Fury as US sport fails to toe line

July 6, 2001

Boston University heads need to regain control over campus athletics, a commission has urged.

The Knight Foundation Commission on Intercollegiate Athletics issued its call exactly ten years after a similar appeal following scandals about payoffs and rules violations.

The commission's report says the situation has since worsened. It highlights "a cascade of scandalous acts that, against a backdrop of institutional complicity and capitulation, threatens the health of American higher education".

It says: "We find that the problems of big-time college sports have grown... Academic transgressions, a financial arms race, and commercialisation are all evidence of the widening chasm between higher education's ideals and big-time college sports."

University athletics can generate billions of dollars in sponsorship deals. But there is a low rate of graduation among athletes.
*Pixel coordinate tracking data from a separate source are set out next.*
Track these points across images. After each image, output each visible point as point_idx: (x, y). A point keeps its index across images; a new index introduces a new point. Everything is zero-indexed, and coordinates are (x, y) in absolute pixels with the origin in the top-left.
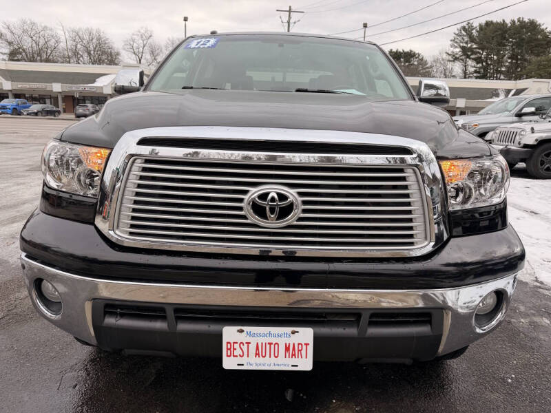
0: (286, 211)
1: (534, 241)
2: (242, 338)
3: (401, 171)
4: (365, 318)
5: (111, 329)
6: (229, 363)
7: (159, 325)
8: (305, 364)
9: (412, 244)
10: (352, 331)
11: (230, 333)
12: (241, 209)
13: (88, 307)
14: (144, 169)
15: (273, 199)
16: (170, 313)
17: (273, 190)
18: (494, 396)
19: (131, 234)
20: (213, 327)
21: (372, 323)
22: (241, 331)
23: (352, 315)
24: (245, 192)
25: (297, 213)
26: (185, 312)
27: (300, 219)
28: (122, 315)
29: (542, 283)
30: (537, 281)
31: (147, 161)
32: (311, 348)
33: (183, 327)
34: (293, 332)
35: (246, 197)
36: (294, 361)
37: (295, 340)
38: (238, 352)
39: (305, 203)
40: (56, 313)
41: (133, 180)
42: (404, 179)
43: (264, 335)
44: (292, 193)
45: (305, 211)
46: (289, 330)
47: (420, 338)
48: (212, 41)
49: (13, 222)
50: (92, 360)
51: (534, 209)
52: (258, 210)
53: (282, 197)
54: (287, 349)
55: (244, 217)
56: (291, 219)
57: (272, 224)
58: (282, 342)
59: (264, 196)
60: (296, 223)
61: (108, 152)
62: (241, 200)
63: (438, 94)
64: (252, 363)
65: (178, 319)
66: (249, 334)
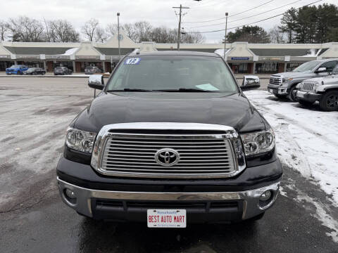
0: (172, 160)
1: (315, 153)
2: (156, 214)
3: (223, 141)
4: (209, 204)
5: (99, 210)
6: (150, 225)
7: (120, 209)
8: (183, 225)
9: (229, 172)
10: (203, 210)
11: (150, 212)
12: (153, 159)
13: (89, 201)
14: (112, 143)
15: (167, 155)
16: (124, 203)
17: (167, 150)
18: (276, 238)
19: (107, 170)
20: (143, 209)
21: (212, 207)
22: (155, 211)
23: (203, 204)
24: (156, 152)
26: (131, 203)
27: (179, 163)
28: (104, 205)
29: (313, 178)
30: (311, 177)
31: (114, 139)
32: (185, 218)
33: (130, 209)
35: (156, 154)
36: (178, 223)
37: (178, 215)
38: (154, 220)
39: (181, 155)
40: (74, 203)
43: (165, 213)
44: (175, 151)
45: (181, 159)
46: (176, 210)
47: (233, 213)
48: (138, 60)
51: (319, 132)
53: (171, 154)
54: (175, 218)
55: (155, 162)
56: (175, 163)
57: (167, 165)
58: (173, 215)
59: (163, 154)
60: (177, 164)
61: (96, 133)
62: (154, 155)
64: (160, 225)
65: (128, 206)
66: (159, 212)
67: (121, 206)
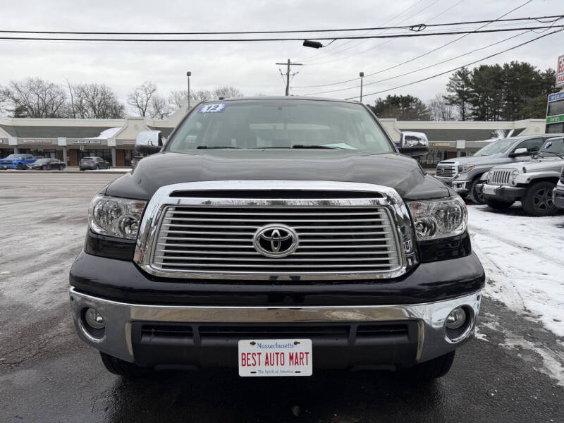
0: (287, 244)
1: (525, 274)
2: (255, 349)
3: (376, 210)
4: (353, 330)
5: (148, 346)
6: (244, 372)
7: (186, 341)
8: (306, 370)
9: (388, 268)
10: (342, 342)
11: (244, 346)
12: (251, 243)
13: (128, 327)
14: (175, 215)
15: (276, 235)
16: (196, 331)
17: (276, 228)
18: (477, 408)
19: (164, 267)
20: (231, 342)
21: (359, 335)
22: (253, 344)
23: (342, 328)
24: (254, 230)
25: (295, 245)
26: (209, 329)
27: (298, 250)
28: (157, 334)
29: (529, 311)
30: (525, 310)
31: (177, 209)
32: (310, 356)
33: (206, 342)
34: (296, 343)
35: (255, 234)
36: (297, 368)
37: (297, 350)
38: (252, 361)
39: (301, 237)
40: (99, 337)
41: (167, 224)
42: (377, 216)
43: (272, 347)
44: (291, 231)
45: (301, 244)
46: (292, 341)
47: (400, 345)
48: (221, 106)
49: (33, 272)
50: (119, 388)
51: (528, 245)
52: (265, 244)
53: (283, 233)
54: (291, 357)
55: (253, 250)
56: (291, 250)
57: (276, 254)
58: (287, 352)
59: (269, 233)
60: (294, 253)
61: (146, 203)
62: (251, 237)
63: (419, 144)
64: (263, 371)
65: (203, 335)
66: (260, 346)
67: (190, 335)
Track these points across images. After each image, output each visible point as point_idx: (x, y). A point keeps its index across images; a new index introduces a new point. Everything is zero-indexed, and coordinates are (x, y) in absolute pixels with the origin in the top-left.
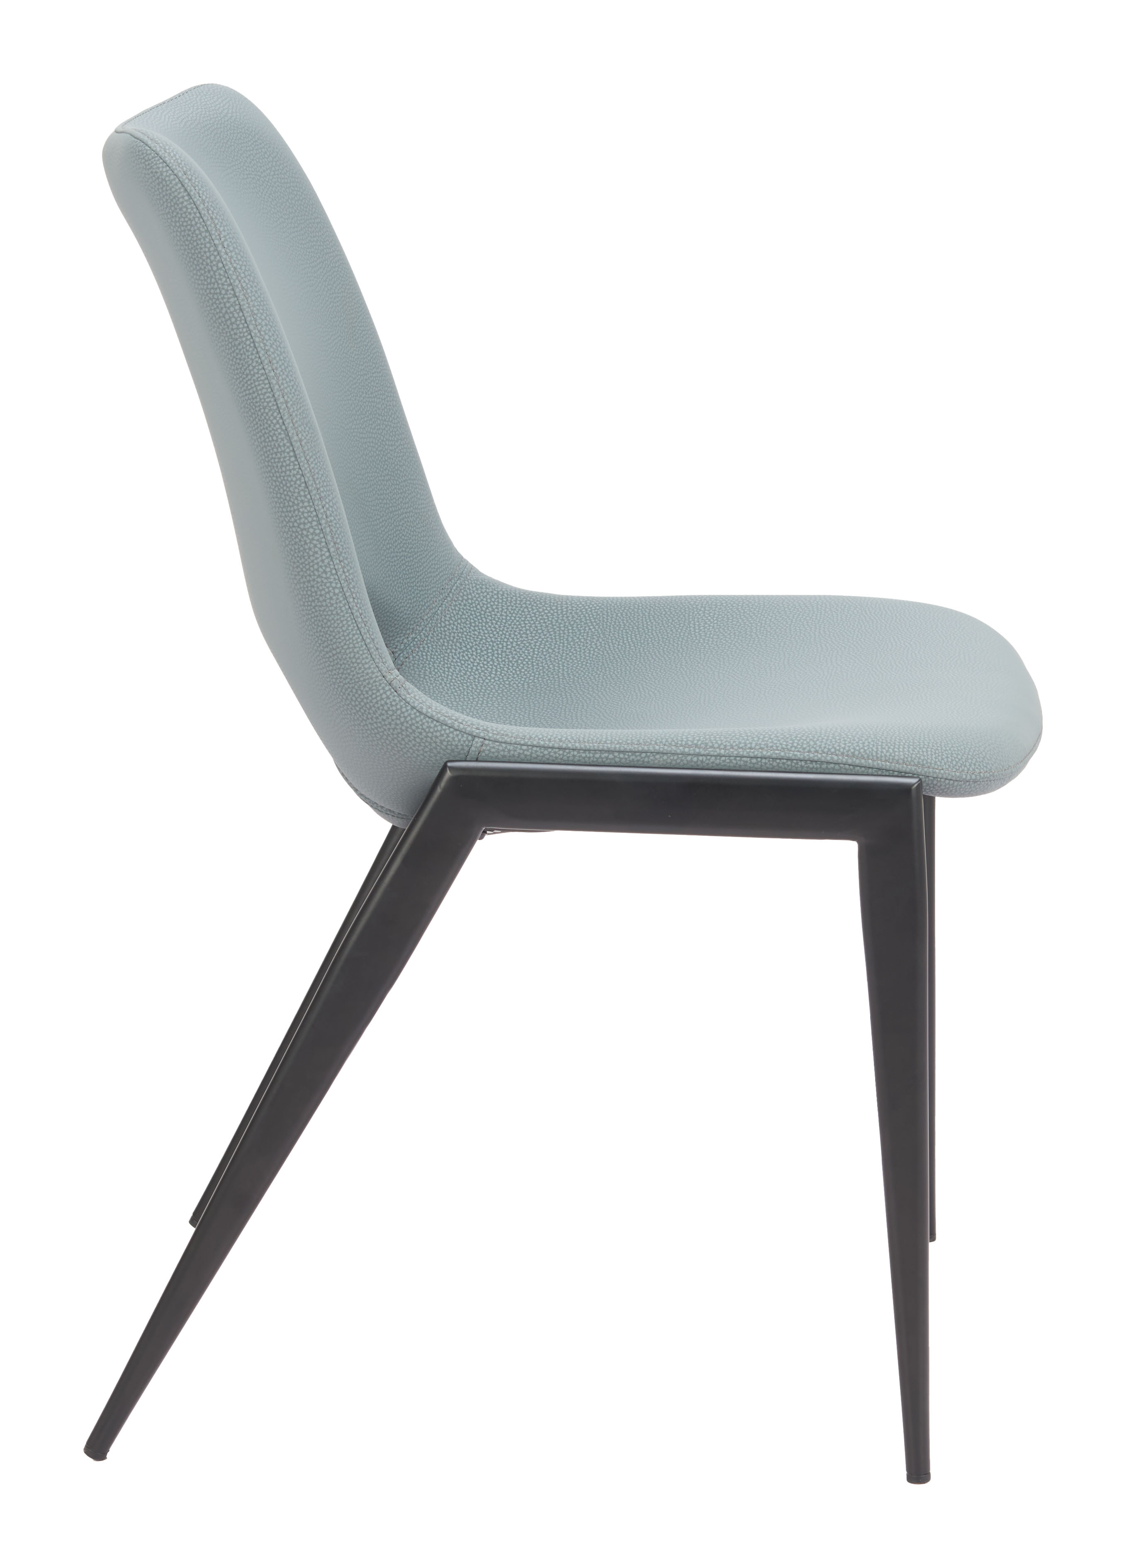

Several presidents plan to meet to consider the report, which recommends treating athletes more like other students, reducing the length of sports seasons and the number of athletic scholarships, and imposing minimum graduation rates.

It says that teams should be required to graduate at least half their athletes to be eligible for conference and national championships. Barely half of all schools meet that standard.

"The good name of the nation's academic enterprise is even more threatened today than it was when the Knight Commission published its first report," the report says.

At that time, 54 per cent of the 106 Division I-A institutions - those that play at the highest level - had been censured, sanctioned or put on probation for violations of athletic conference rules. In the ten years since, 52 per cent of that group were similarly penalised.

"More than half the institutions competing at the top levels continue to break the rules," the report says.

In some cases, coaches, who are paid far more than presidents, have arranged for university employees to write papers and take tests for athletes.

Alumni have been known to offer cash or sports cars to recruit athletic prospects to their schools.

There have been some signs of change. The regents of the University of Nebraska have adopted a resolution urging national limits on spending for athletics programmes.